A telephone cable at a place has four long straight horizontal wires carrying a current of 1.0 A in the same direction east to west. The earth's magnetic field at the place is 0.39 G, and the angle of dip is `35^(@)`. The magnetic declination is nearly zero.

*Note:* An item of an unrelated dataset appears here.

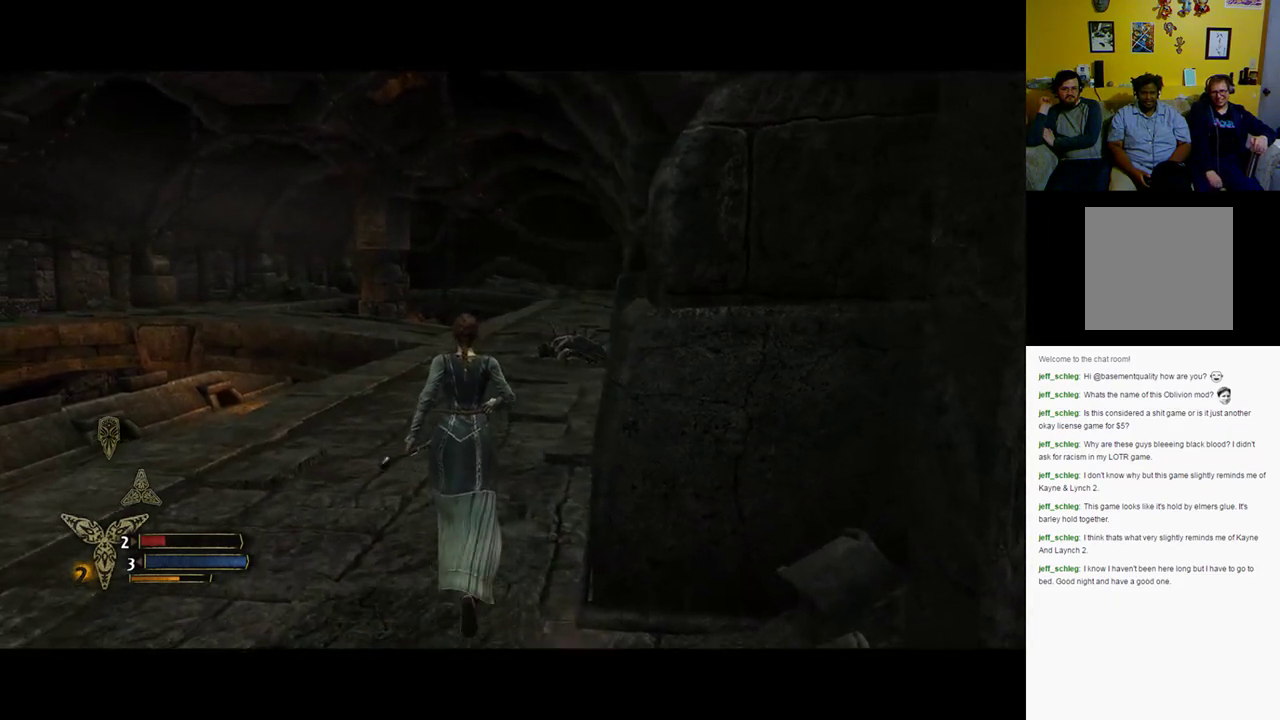
{"buttons": [], "left_stick": "up", "right_stick": "center", "events": []}
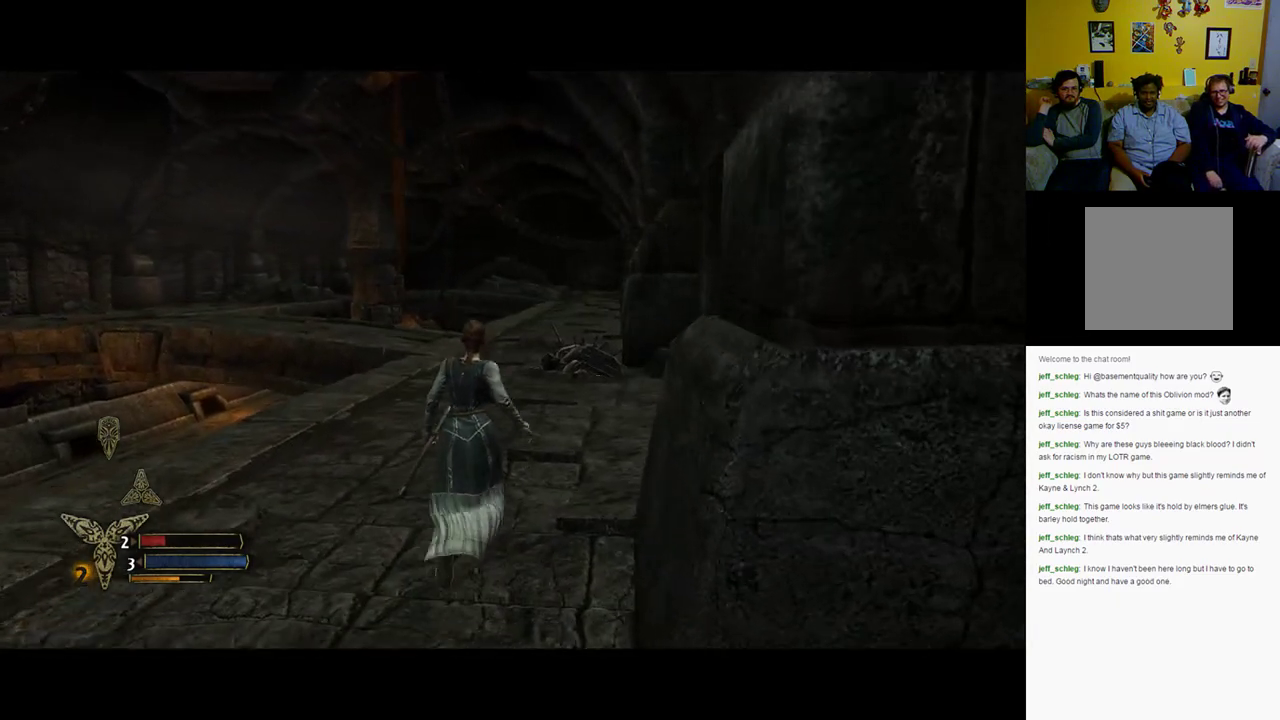
{"buttons": [], "left_stick": "up", "right_stick": "center", "events": []}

What are the resultant magnetic field at points 4.0 cm above and below the cable ?

There, no of wire, `n = 4, I = 1.0` amp
Earth's field `R = 0.39 G = 0.39 xx 10^(-4) T`
dip `theta = 35` declination `theta = 0^(@)`
`R_(1) = ?, R_(2) = ?`
r = 4 cm each `4 xx 10^(-2)m`
Magnetic field at 4 cm due to currents in 4 wires
`B = 4 xx (mu_(0)i)/(2pi r) = 4 xx (4pi xx 10^(-7) xx 1)/(2pi xx 4 xx 10^(-2))`
`= 2 xx 10^(-5)` tesla
Horizontal component of earth's field
`H = R cos theta = 0.39 xx 10^(-4) cos 35^(@)`
`= 0.39 xx 10^(-4) xx 0.8192 = 3.19 xx 10^(-5)` tesla
Vertical component of earth's field
`V = R sin theta = 0.39 xx 10^(-4) sin 35^(@)`
`= 0.39 xx 10^(-4) xx 0.5736 = 2.2 xx 10^(-5)` tesla.

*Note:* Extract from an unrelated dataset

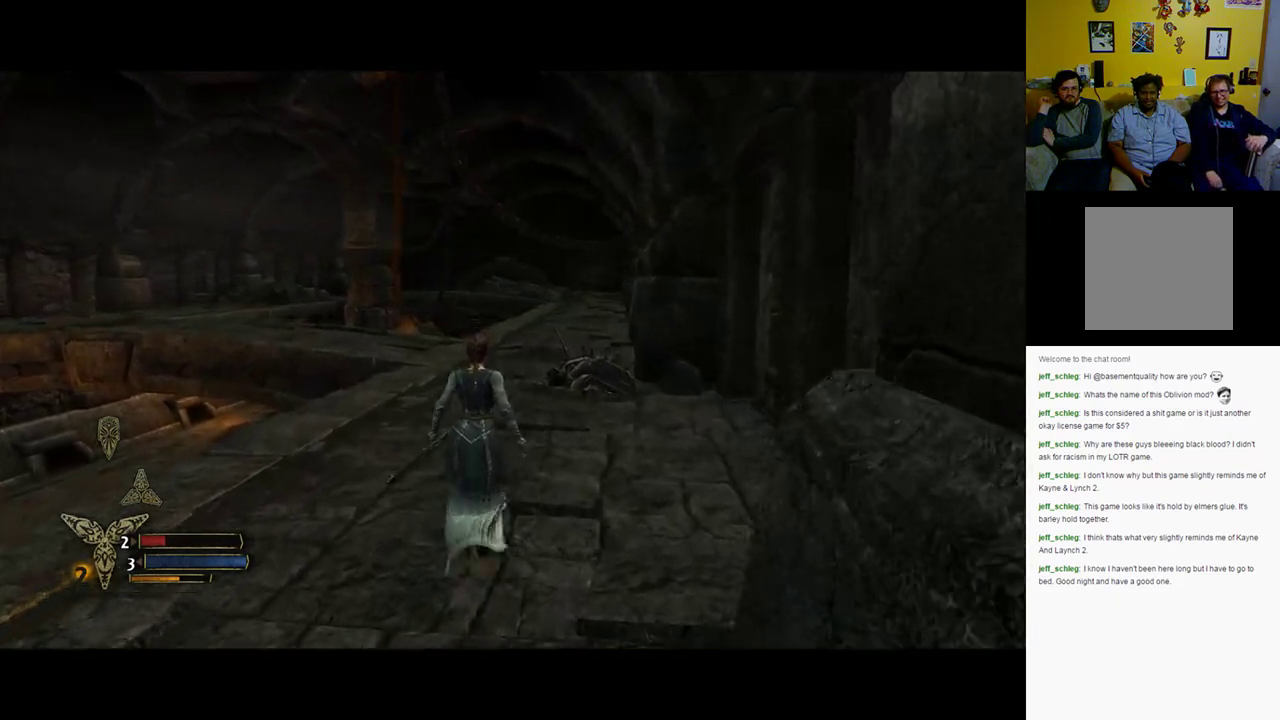
{"buttons": [], "left_stick": "up", "right_stick": "center", "events": []}
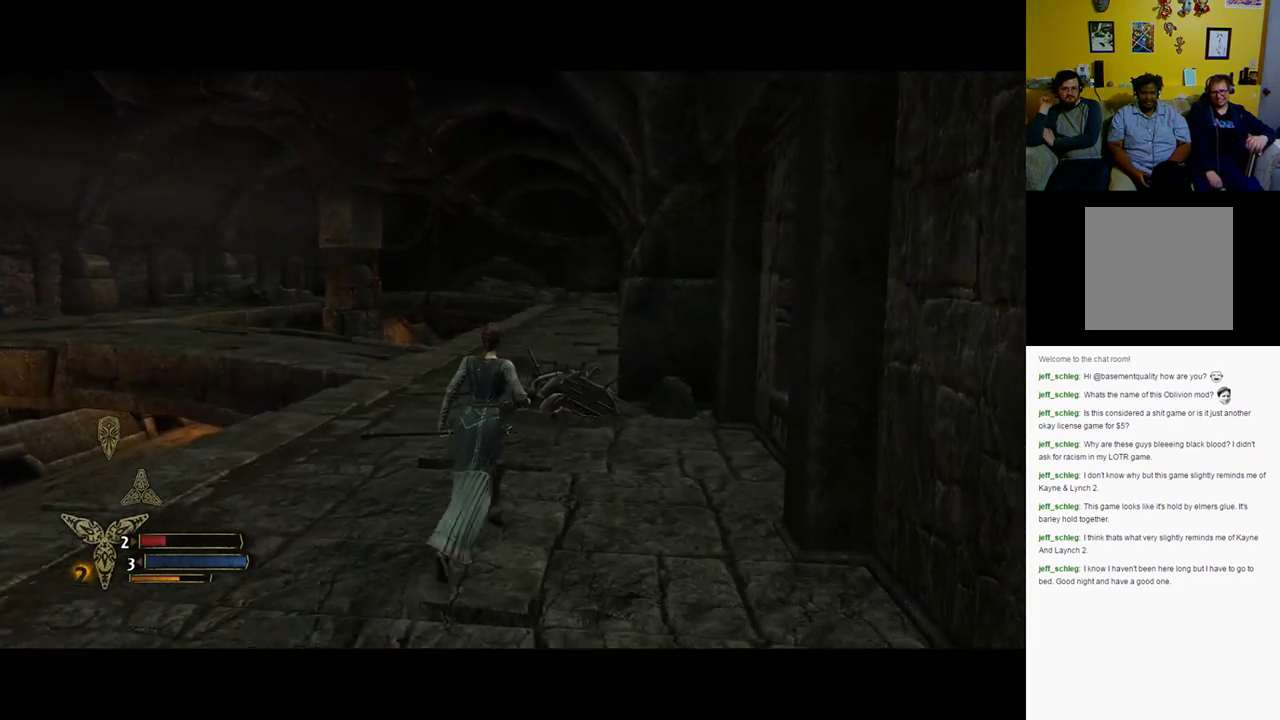
{"buttons": [], "left_stick": "up", "right_stick": "right", "events": [[283, "right_stick", "right"]]}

A point Q, 4 cm below the wire, horizontal component due to Earth's field due to current are in opposite directions (fig.)
`H_(1) = H - B`
`:. H_(1) = 3.19 xx 10^(-5) - 2 xx 10^(-5)`
`= 1.19 xx 10^(-5)` tesla.
Hence `R_(1) = sqrt(H_(1)^(2) + V^(2))`
`= sqrt((1.19 xx 10^(-5))^(2) + (2.2 xx 10^(-5))^(2))`
`= 2.5 xx 10^(-5)` tesla.
At point P, 4 cm above the wire, horizontal component of Earth's field and field due to current are in the same direction [fig.]
`H_(2) = H + B = 3.19 xx 10^(-5) + 2 xx 10^(-5) = 5.19 xx 10^(-5) T`
`R_(2) = sqrt(H_(2)^(2) + V^(2)) = sqrt((5.19 xx 10^(-5))^(2) + (2.2 xx 10^(-5))^(2)) = 5.54 xx 10^(-5)` tesla.